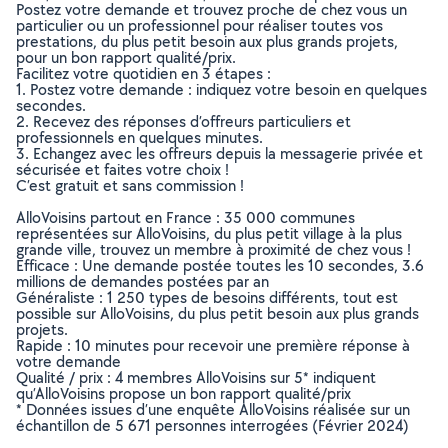
Postez votre demande et trouvez proche de chez vous un
particulier ou un professionnel pour réaliser toutes vos
prestations, du plus petit besoin aux plus grands projets,
pour un bon rapport qualité/prix.
Facilitez votre quotidien en 3 étapes :
1. Postez votre demande : indiquez votre besoin en quelques
secondes.
2. Recevez des réponses d’offreurs particuliers et
professionnels en quelques minutes.
3. Echangez avec les offreurs depuis la messagerie privée et
sécurisée et faites votre choix !
C’est gratuit et sans commission !
AlloVoisins partout en France : 35 000 communes
représentées sur AlloVoisins, du plus petit village à la plus
grande ville, trouvez un membre à proximité de chez vous !
Efficace : Une demande postée toutes les 10 secondes, 3.6
millions de demandes postées par an
Généraliste : 1 250 types de besoins différents, tout est
possible sur AlloVoisins, du plus petit besoin aux plus grands
projets.
Rapide : 10 minutes pour recevoir une première réponse à
votre demande
Qualité / prix : 4 membres AlloVoisins sur 5* indiquent
qu’AlloVoisins propose un bon rapport qualité/prix
* Données issues d’une enquête AlloVoisins réalisée sur un
échantillon de 5 671 personnes interrogées (Février 2024)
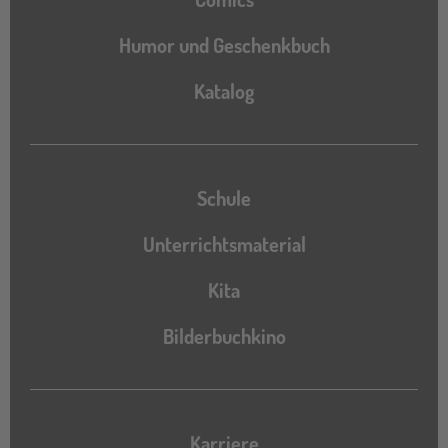
Humor und Geschenkbuch
Katalog
Katalog
Schule
Unterrichtsmaterial
Kita
Bilderbuchkino
Karriere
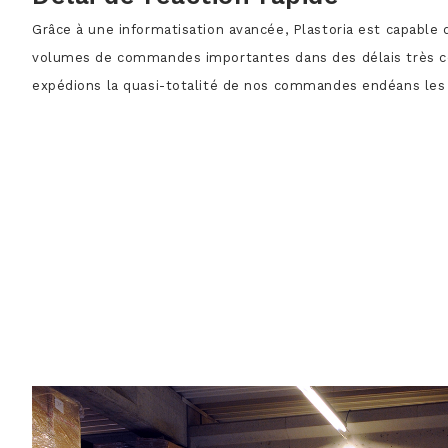
Grâce à une informatisation avancée, Plastoria est capable d
volumes de commandes importantes dans des délais très c
expédions la quasi-totalité de nos commandes endéans les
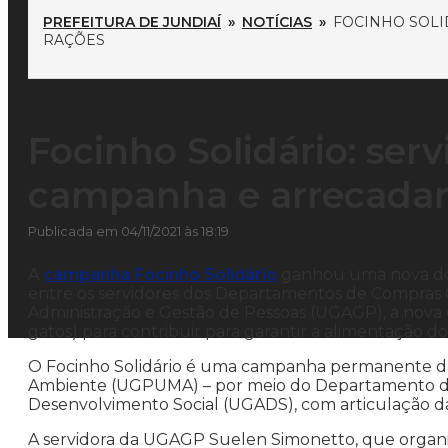
PREFEITURA DE JUNDIAÍ
»
NOTÍCIAS
»
FOCINHO SOLI
RAÇÕES
Focinho Solidário: ser
campanha e arrecada
Publicada em 04/11/2021 às 18:19
A
campanha Focinho Solidário
ganhou uma nova doaç
entre os servidores dos Departamentos de Compras
Administração e Gestão de Pessoas (UGAGP), a nova c
gatos) para contribuir para garantir a alimentação dos
O Focinho Solidário é uma campanha permanente d
Ambiente (UGPUMA) – por meio do Departamento de 
Desenvolvimento Social (UGADS), com articulação d
A servidora da UGAGP Suelen Simonetto, que organiz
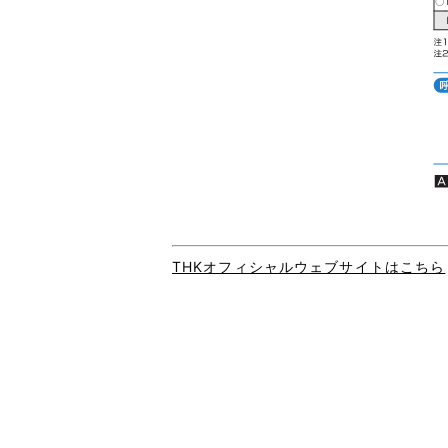
THKオフィシャルウェブサイトはこちら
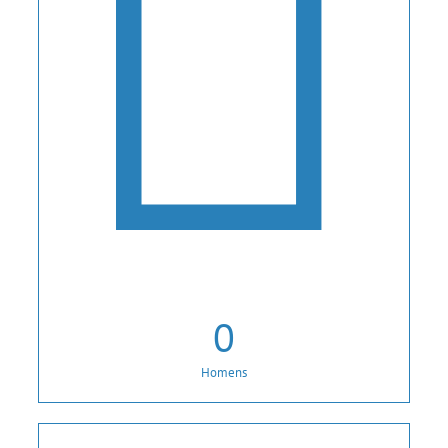
0
Homens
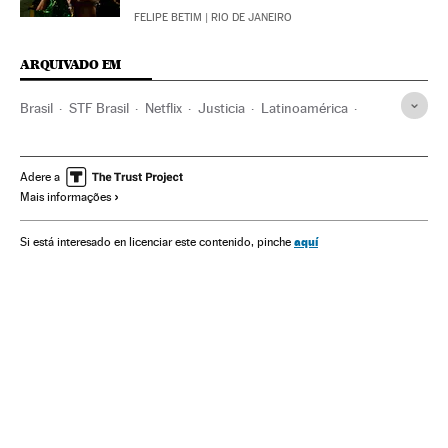
FELIPE BETIM
| RIO DE JANEIRO
ARQUIVADO EM
Brasil
STF Brasil
Netflix
Justicia
Latinoamérica
Censura
Humor
Adere a
Mais informações
aquí
Si está interesado en licenciar este contenido, pinche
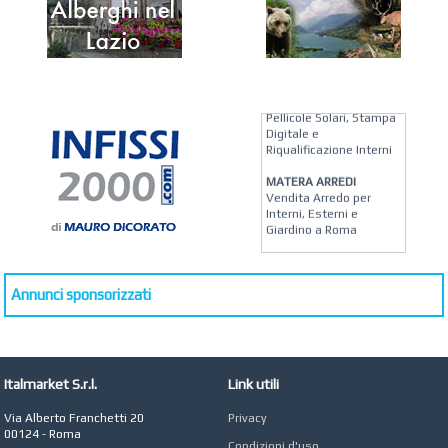
KREION GROUP
Soluzioni su Misura per
Pellicole Solari, Stampa
Digitale e
Riqualificazione Interni
MATERA ARREDI
Vendita Arredo per
Interni, Esterni e
Giardino a Roma
STUDIO MICCI
Antonella Micci,
Commercialista e
Annunci sponsorizzati
Revisore dei Conti a
Roma
AZIENDA AGRICOLA DI
COLA
Italmarket S.r.l.
Link utili
Azienda Agricola a
Roma
Via Alberto Franchetti 20
Privacy
00124 - Roma
CONCEPT POINT
Condizioni d'uso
━━━━
▶ Exercise requirements
Please write out the text of every entry above again, changing "Roma" to "Milano" wherever it occurs and keeping everything else the same. Leave the pictures out of your answer.

▶ Answer section
Postez votre demande et trouvez proche de chez vous un
particulier ou un professionnel pour réaliser toutes vos
prestations, du plus petit besoin aux plus grands projets,
pour un bon rapport qualité/prix.
Facilitez votre quotidien en 3 étapes :
1. Postez votre demande : indiquez votre besoin en quelques
secondes.
2. Recevez des réponses d’offreurs particuliers et
professionnels en quelques minutes.
3. Echangez avec les offreurs depuis la messagerie privée et
sécurisée et faites votre choix !
C’est gratuit et sans commission !
AlloVoisins partout en France : 35 000 communes
représentées sur AlloVoisins, du plus petit village à la plus
grande ville, trouvez un membre à proximité de chez vous !
Efficace : Une demande postée toutes les 10 secondes, 3.6
millions de demandes postées par an
Généraliste : 1 250 types de besoins différents, tout est
possible sur AlloVoisins, du plus petit besoin aux plus grands
projets.
Rapide : 10 minutes pour recevoir une première réponse à
votre demande
Qualité / prix : 4 membres AlloVoisins sur 5* indiquent
qu’AlloVoisins propose un bon rapport qualité/prix
* Données issues d’une enquête AlloVoisins réalisée sur un
échantillon de 5 671 personnes interrogées (Février 2024)
Humor und Geschenkbuch
Katalog
Katalog
Schule
Unterrichtsmaterial
Kita
Bilderbuchkino
Karriere
Grâce à une informatisation avancée, Plastoria est capable d
volumes de commandes importantes dans des délais très c
expédions la quasi-totalité de nos commandes endéans les
PREFEITURA DE JUNDIAÍ
»
NOTÍCIAS
»
FOCINHO SOLI
RAÇÕES
Focinho Solidário: ser
campanha e arrecada
Publicada em 04/11/2021 às 18:19
A
campanha Focinho Solidário
ganhou uma nova doaç
entre os servidores dos Departamentos de Compras
Administração e Gestão de Pessoas (UGAGP), a nova c
gatos) para contribuir para garantir a alimentação dos
O Focinho Solidário é uma campanha permanente d
Ambiente (UGPUMA) – por meio do Departamento de 
Desenvolvimento Social (UGADS), com articulação d
A servidora da UGAGP Suelen Simonetto, que organiz
THKオフィシャルウェブサイトはこちら
0
Homens
FELIPE BETIM
| RIO DE JANEIRO
ARQUIVADO EM
Brasil
STF Brasil
Netflix
Justicia
Latinoamérica
Censura
Humor
Adere a
Mais informações
aquí
Si está interesado en licenciar este contenido, pinche
KREION GROUP
Soluzioni su Misura per
Pellicole Solari, Stampa
Digitale e
Riqualificazione Interni
MATERA ARREDI
Vendita Arredo per
Interni, Esterni e
Giardino a Milano
STUDIO MICCI
Antonella Micci,
Commercialista e
Annunci sponsorizzati
Revisore dei Conti a
Milano
AZIENDA AGRICOLA DI
COLA
Italmarket S.r.l.
Link utili
Azienda Agricola a
Milano
Via Alberto Franchetti 20
Privacy
00124 - Milano
CONCEPT POINT
Condizioni d'uso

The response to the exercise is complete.